• [What you need to do]:
Copy out all of the lines below exactly; the pictures do not belong in the copy.

• [Available data]:
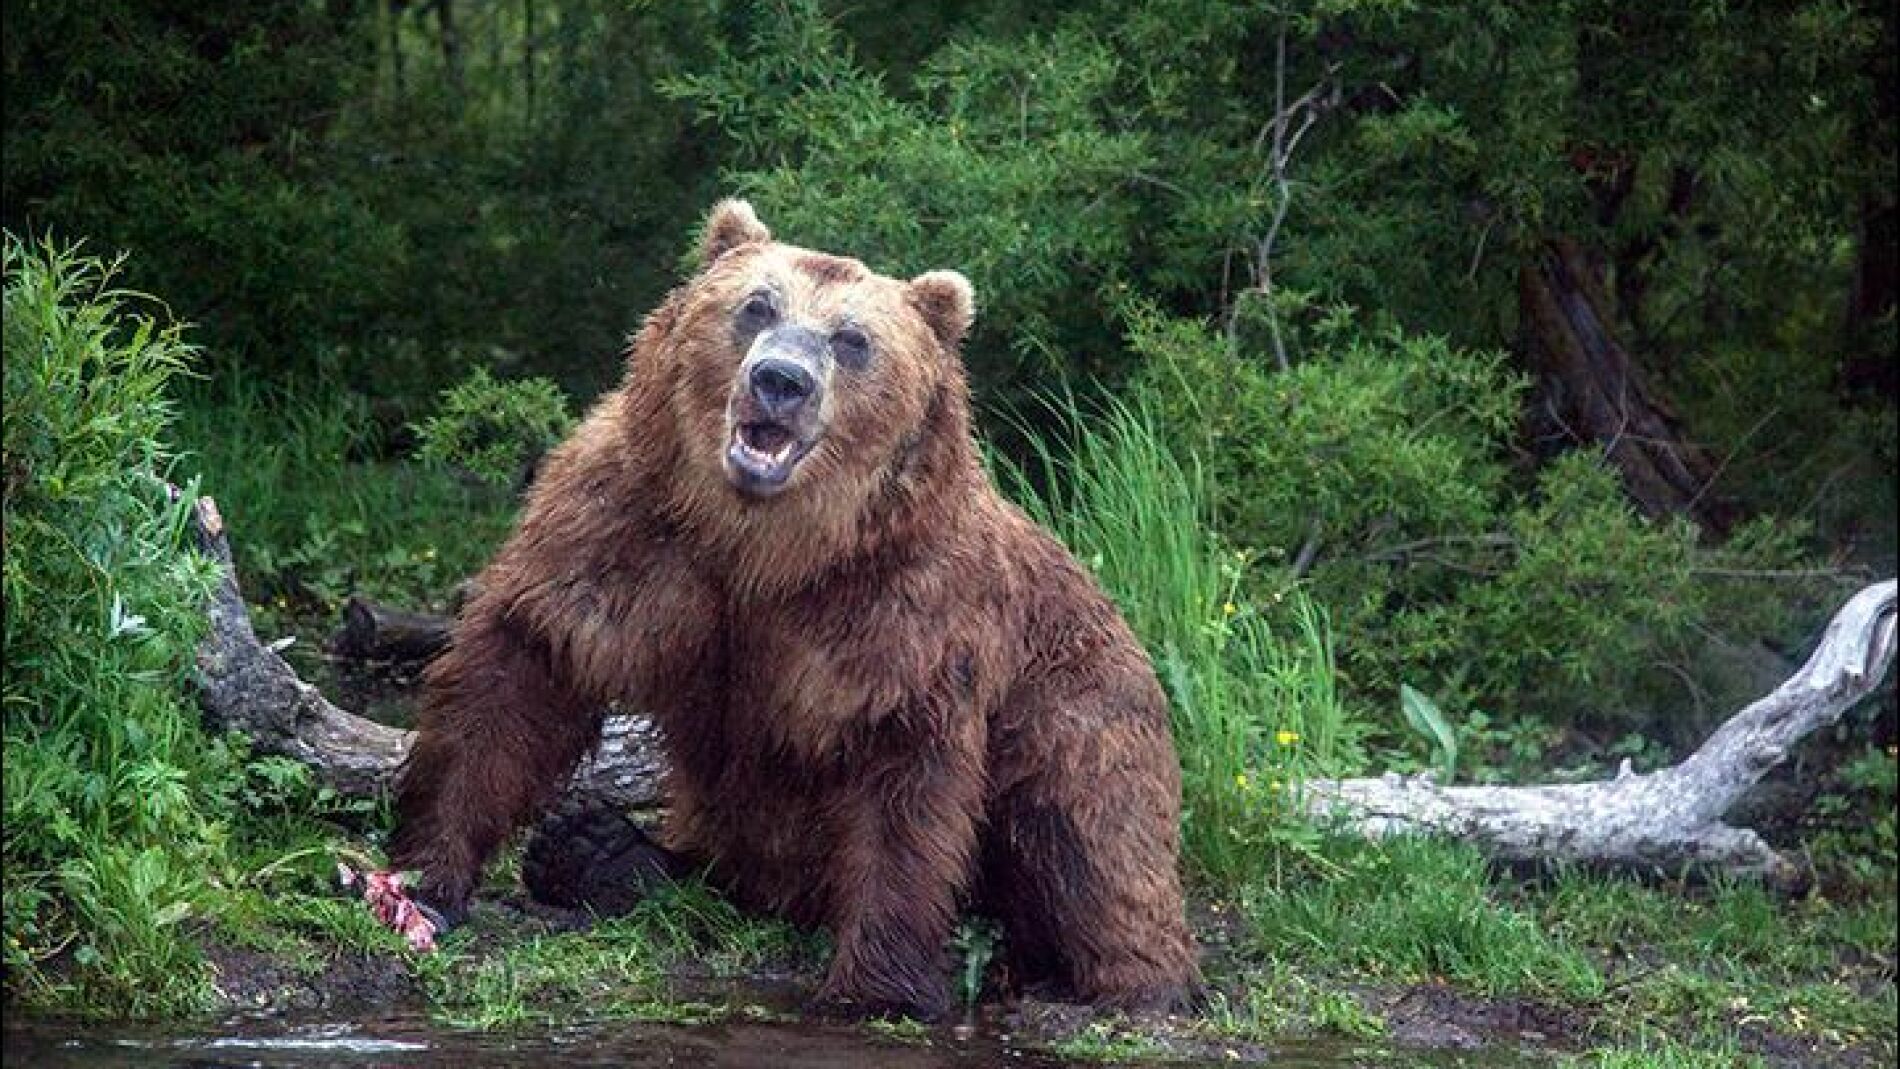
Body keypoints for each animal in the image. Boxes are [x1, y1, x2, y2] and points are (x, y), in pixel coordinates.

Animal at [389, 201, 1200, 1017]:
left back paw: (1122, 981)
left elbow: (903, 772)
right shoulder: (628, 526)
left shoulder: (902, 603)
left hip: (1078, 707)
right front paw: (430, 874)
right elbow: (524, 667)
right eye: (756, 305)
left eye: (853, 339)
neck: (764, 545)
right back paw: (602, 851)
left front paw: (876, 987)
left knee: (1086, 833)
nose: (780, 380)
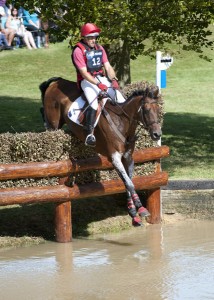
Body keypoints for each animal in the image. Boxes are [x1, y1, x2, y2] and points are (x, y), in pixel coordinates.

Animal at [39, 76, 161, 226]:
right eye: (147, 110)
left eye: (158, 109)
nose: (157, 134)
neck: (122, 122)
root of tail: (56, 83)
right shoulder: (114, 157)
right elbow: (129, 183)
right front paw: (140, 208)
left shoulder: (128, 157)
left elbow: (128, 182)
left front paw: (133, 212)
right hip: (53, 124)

• [Answer box]:
Body keypoints for each animal in the image. Boxes are [x1, y1, x2, y2] and points are (x, y), in pixel coordinates.

Animal at [389, 201, 1200, 1017]:
left back paw: (1122, 981)
left elbow: (903, 772)
right shoulder: (628, 526)
left shoulder: (902, 603)
left hip: (1078, 707)
right front paw: (430, 874)
right elbow: (524, 667)
right eye: (756, 305)
left eye: (853, 339)
neck: (764, 545)
right back paw: (602, 851)
left front paw: (876, 987)
left knee: (1086, 833)
nose: (780, 380)
Body keypoints for each animal in the image. Boxes are [x1, y1, x2, y2] and points are (x, y), in pixel coordinates.

Animal at [39, 76, 161, 226]:
right eye: (147, 110)
left eye: (158, 109)
nose: (157, 134)
neck: (122, 122)
root of tail: (56, 83)
right shoulder: (114, 157)
right elbow: (129, 183)
right front paw: (140, 208)
left shoulder: (128, 157)
left elbow: (128, 182)
left front paw: (133, 212)
right hip: (53, 124)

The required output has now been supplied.